Luego de lavarme las manos con la rapidez de quien más que
mojarlas, se las está quemando, me sequé rápidamente con el repasador y le hice
upa de nuevo a Lupe. En mis brazos el llanto-reclamo aminoró… volví a la silla,
la acomodé y se acomodó abrazada a mí, y empecé a cantarle sin palabras y con
una palmadita suave y rítmica en la colita, para que se duerma. Lupe hundió su
carita en mi cuello en un vaivén que buscaba la mejor posición posible para un
sueño que ya la estaba pudiendo… cantó un poco conmigo para dormirse… y en unos
breves minutos, al sueño, en los brazos de la tía del estante de los
“bichitos”, se entregó.
Y yo me quedé ahí, con mi Lupita en brazos, unos minutos más
de los necesarios, antes de acomodarla en el cochecito para que ella descanse y
yo, vuelva al trabajo. Y me quedé también ahí imaginariamente, mientras volvía
a casa caminando, pensando en todo lo que los cuerpos dicen sin palabras, en
todo lo que pasa de más fundamental en la existencia, entre el sabor de una
mandarina, y un conato de canto de cuna. La necesidad del tacto, del con-tacto,
del afecto por vía de las manos, los cuerpos abrazados… la beba que calma a la
tía en su hastío… la tía que calma a la beba en su reclamo. No hablaré de
experiencias primarias del cuerpo, porque decidir sobre lo primigenio no me
interesa.
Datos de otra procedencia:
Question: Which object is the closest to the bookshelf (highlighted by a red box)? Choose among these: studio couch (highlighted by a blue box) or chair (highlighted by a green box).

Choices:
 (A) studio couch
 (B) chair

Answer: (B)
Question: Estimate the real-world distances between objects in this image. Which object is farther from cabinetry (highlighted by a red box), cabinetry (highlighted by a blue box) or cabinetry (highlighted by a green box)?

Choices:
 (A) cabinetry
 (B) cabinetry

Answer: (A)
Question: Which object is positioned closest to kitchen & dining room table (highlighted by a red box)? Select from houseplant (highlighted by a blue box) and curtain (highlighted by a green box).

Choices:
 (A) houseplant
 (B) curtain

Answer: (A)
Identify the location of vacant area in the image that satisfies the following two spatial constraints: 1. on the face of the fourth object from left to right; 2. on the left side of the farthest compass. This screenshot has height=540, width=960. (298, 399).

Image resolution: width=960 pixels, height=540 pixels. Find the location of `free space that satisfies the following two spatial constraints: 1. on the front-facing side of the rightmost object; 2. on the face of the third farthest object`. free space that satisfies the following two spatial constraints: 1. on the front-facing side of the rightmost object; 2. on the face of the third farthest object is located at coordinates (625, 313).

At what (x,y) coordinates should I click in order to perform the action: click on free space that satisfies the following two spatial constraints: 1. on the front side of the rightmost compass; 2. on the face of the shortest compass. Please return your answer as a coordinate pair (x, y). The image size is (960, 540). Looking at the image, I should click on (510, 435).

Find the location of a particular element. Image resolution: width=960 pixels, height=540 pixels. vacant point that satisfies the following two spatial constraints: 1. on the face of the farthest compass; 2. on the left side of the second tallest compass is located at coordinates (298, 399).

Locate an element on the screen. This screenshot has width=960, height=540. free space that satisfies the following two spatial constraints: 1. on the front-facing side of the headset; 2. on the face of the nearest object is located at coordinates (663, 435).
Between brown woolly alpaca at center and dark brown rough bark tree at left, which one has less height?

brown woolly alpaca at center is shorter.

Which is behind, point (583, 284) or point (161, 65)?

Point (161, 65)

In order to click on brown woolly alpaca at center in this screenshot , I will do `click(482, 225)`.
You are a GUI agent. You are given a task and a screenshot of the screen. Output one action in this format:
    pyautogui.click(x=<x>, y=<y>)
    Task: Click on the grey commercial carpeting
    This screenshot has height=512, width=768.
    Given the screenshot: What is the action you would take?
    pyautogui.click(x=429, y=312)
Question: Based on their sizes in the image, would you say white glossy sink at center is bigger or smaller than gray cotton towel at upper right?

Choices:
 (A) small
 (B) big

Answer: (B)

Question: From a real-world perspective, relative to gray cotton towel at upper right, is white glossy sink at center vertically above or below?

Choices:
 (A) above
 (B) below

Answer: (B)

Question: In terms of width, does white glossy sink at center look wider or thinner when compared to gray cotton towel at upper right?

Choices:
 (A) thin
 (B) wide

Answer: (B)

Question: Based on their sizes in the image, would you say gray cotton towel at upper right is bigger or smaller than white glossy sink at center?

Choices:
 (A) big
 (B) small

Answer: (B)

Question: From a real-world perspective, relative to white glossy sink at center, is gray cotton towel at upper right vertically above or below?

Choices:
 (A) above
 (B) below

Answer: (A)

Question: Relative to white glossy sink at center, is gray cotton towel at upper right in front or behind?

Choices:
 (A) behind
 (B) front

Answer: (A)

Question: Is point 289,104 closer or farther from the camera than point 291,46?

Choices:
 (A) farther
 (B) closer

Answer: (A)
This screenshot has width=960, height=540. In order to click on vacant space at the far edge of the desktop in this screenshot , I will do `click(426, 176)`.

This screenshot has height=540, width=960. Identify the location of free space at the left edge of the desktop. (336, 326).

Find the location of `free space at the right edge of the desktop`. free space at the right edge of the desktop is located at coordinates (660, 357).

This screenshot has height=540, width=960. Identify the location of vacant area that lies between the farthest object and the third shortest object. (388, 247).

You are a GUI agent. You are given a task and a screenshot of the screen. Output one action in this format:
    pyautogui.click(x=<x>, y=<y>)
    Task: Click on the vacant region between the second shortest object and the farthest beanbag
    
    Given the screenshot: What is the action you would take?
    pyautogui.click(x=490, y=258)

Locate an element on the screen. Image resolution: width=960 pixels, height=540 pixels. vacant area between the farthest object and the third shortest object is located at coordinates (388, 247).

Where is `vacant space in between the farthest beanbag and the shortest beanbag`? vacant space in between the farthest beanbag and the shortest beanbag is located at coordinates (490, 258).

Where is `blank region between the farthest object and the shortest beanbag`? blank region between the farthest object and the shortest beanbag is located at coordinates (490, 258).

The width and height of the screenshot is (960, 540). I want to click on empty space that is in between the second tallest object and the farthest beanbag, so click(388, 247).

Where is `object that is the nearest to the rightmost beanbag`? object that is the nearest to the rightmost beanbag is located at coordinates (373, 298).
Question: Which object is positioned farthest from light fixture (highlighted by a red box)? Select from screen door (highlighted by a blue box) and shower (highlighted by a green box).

Pero sí de una experiencia posible y necesaria del cuerpo… del
con-tacto que calma, del mimo que revivifica. La vida que se expresa y comunica
entre los cuerpos mientras la tía duerme a la sobrina y la sobrina adormece las
grises angustias de la tía.
Cada vez que comento por primera vez un blog, suelo hacerlo con cierto temor. Porque en realidad lo hago por lo general en el último post, y como es la constancia en la lectura lo que me permite entrar en los códigos del espacio, comprenderlo y volverme cómplice, siempre sufro de un leve resquemor de pensar que sin el contexto mi comentario quede en un adorno absurdo, que solo sirva para sumar a la estadística de lectura. Pues bien, como este es un blog relativamente nuevo, después de leer esta entrada, me tomé el trabajo de ir al post inaugural. Y luego de leerlo, de cliquear hacia el anterior blog, como metido en un laberinto en espiral. Cuando estaba empezando a leer, me arrepentí. Decidí en este caso era mejor andar a ciegas. La anécdota de mediodía era suficiente motivo como para plasmar la paz y la sonrisa que me quedaron luego de leer esto. Decreté que la complicidad irá surgiendo sola, aunque las dos mandarinas que hicieron las veces de postre en mi cena de martes me adelantan que tal vez yo ya era cómplice antes de saberlo. Voy a desandar el blog, sí. Pero a ciegas. Creo que ya lo dije "por allá", pero va de nuevo: bienvenida. Y adelanto que soy comentador compulsivo, ja!
ResponderEliminarMuchísimas gracias por tu lectura y tu comentario, Hernán. Y bienvenido vos tb!!! tu decisión de cómo leer este blog me parece perfecta... mi deseo de compartir esta escritura se satisface con que el lector la disfrute... ojalá siga pudiendo transmitir el sabor de una fresquísima mandarina a través de los caraceres tipeados... ojalá esa paz y sonrisa se sigan produciendo en este espacio de escritura y lectura compartida. Bienvenido!! tus comentarios -compulsivos o no- serán esperados y agradecidos. beso!!!